In the film The Wild One, Marlon Brando, astride his motorcycle and having just invaded a quiet small town, is asked by a reporter, “What are you rebelling against?” Marlon responds: “What have you got?” That’s as good a definition of “the reactionary approach” as we are likely to get. Forces on the extremes of left and right have been known to adopt this approach, being called “anarchism” on the left,  and “radical conservatism or extremism” on the right.

wild-one

 

Today the US has given the reins of government to the forces of reaction, who have disavowed centrist notions of both left AND right.  Instead the approach seems to be against whatever you’ve got…with little detail for solutions per se.

Instead absolute statements are popular about what they are “against”, and who is to blame, and who should be locked up,  expelled, or get what’s coming to them based on their race or country of origin.

Whatever might be “wrong” in the current status quo, clearly what’s needed are realistic and pragmatic and practical solutions. not scapegoating and witch hunts and enabling haters.

What might the alternative to “pure reaction” be? Not denying realities, and we have a list of serious problems to deal with….but  by providing models to solve the problems reality presents. Buckminister Fuller said it well, and perhaps best:

In order to change an existing paradigm you do not struggle to try and change the problematic model. You create a new model and make the old one obsolete.

There are many versions of this quote, and “Bucky” was about as ubiquitous a “spokesperson” for intelligent change as was possible during his adult life, and especially in the 60s and 70s, long before the web.

It turns out he had a lot to say that helps us gain perspective on the world of rapid change we find ourselves in. Including the challenge of automation, and the opportunity it presents for people to find that activity that is most fulfilling for them, their family, their community, their nation, their planet, etc.

At the time Bucky was writing, and speaking, some of his ideas seemed notably impractical. Today, with cloud tools, they seem perhaps a lot more pragmatic.

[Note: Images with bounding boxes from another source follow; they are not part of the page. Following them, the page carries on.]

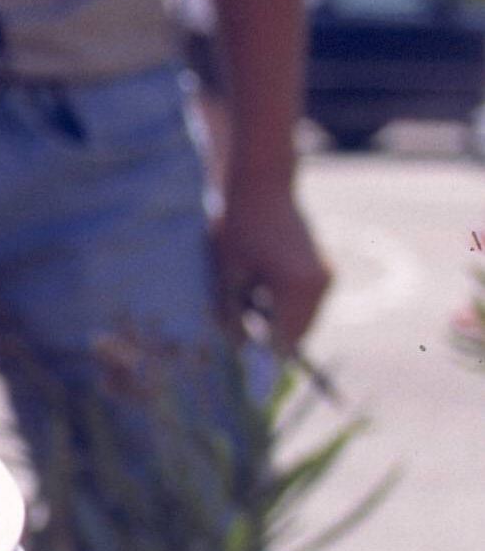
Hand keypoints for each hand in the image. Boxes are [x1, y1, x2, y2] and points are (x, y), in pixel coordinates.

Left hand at [213, 169, 330, 353]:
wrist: (260, 183)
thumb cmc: (236, 226)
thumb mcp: (226, 274)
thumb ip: (233, 315)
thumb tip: (238, 349)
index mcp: (298, 289)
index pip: (286, 342)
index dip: (264, 358)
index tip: (244, 367)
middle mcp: (320, 285)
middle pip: (299, 333)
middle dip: (271, 338)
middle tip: (239, 329)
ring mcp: (325, 276)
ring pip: (303, 318)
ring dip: (277, 320)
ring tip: (246, 295)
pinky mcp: (322, 268)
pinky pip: (305, 301)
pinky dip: (284, 304)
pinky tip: (258, 283)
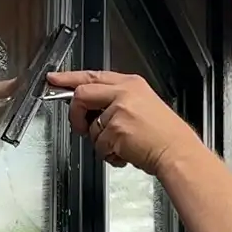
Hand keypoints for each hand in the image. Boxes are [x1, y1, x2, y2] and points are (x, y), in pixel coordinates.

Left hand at [46, 70, 201, 175]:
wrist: (177, 151)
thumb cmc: (163, 135)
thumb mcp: (143, 105)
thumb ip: (116, 101)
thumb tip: (91, 108)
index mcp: (131, 84)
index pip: (92, 76)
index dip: (69, 78)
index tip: (54, 80)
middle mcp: (124, 93)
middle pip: (82, 94)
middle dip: (76, 115)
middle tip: (80, 127)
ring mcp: (119, 111)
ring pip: (91, 128)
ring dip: (101, 143)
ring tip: (122, 145)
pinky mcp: (116, 130)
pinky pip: (99, 146)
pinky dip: (109, 155)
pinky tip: (125, 153)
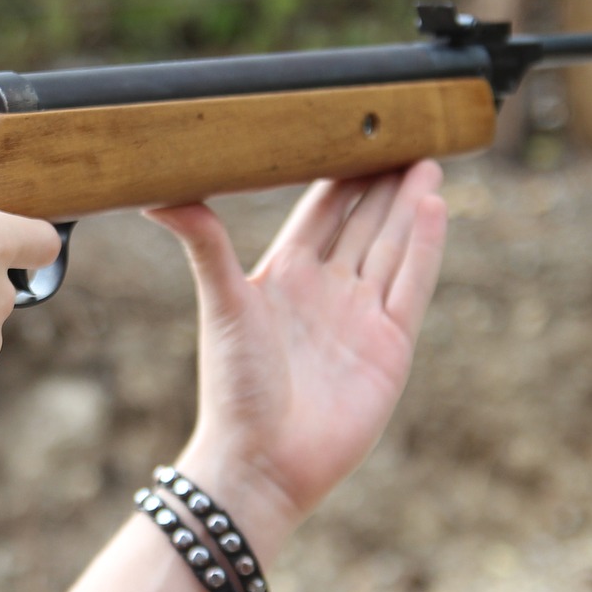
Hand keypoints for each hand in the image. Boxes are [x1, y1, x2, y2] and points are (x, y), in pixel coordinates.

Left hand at [147, 161, 447, 549]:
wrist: (261, 462)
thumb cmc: (233, 387)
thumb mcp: (222, 302)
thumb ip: (204, 244)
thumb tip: (157, 194)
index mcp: (284, 276)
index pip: (321, 211)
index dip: (341, 171)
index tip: (357, 129)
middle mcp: (325, 292)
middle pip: (364, 222)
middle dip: (386, 180)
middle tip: (407, 130)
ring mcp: (361, 318)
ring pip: (391, 247)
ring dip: (410, 206)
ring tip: (428, 160)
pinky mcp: (390, 347)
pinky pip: (411, 286)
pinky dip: (423, 248)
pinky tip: (434, 207)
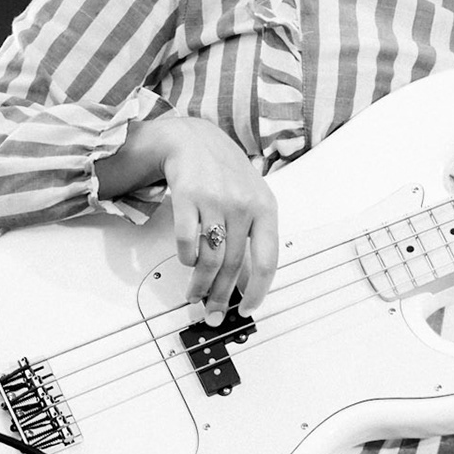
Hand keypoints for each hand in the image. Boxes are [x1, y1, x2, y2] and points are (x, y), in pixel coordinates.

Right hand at [110, 115, 279, 323]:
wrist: (195, 141)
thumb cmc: (227, 175)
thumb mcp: (253, 199)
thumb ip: (255, 235)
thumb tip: (249, 282)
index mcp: (266, 209)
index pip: (267, 261)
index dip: (257, 291)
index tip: (247, 309)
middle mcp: (243, 205)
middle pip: (234, 265)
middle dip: (221, 295)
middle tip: (213, 312)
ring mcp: (216, 201)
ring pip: (210, 258)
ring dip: (200, 284)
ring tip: (195, 296)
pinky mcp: (189, 197)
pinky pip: (187, 241)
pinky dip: (186, 259)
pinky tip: (187, 263)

His ideas about change  fit into the framework of the mission of PSA…we are about creating new models of innovation based on current and near term inventions, that enable public services, and various groups that implement them in SNM, to do their work most effectively. This includes education, healthcare, family support, social problems, and more.

Such a mission sounds a lot like creating a new model(s) that makes the old one(s) obsolete.

For more background on Buckminister Fuller here are 3 articles written about him, one of which is from 1966. He also wrote an enormous amount, which is archived online, and available where books are sold. Or borrowed. Mr. Fuller lived from 1895 to 1983.

It should be noted, that Mr. Fuller was way way out there…and thus can’t be considered a role model for everything he proposed. He had some clearly too weird to be true beliefs, and some not useful eccentricities too. So it’s not a good idea to see him as the answer. However, it’s worth taking a good look around at his ideas about change, which were in many ways prescient.

In the end, Fuller’s greatest accomplishment may consist not in any particular idea or artifact but in the whole unlikely experiment that was Guinea Pig B. Instead of destroying himself, Fuller listened to Universe. He spent the next fifty years in a headlong, ceaseless act of self-assertion, one that took so many forms that, twenty-five years after his death, we are still trying to sort it all out.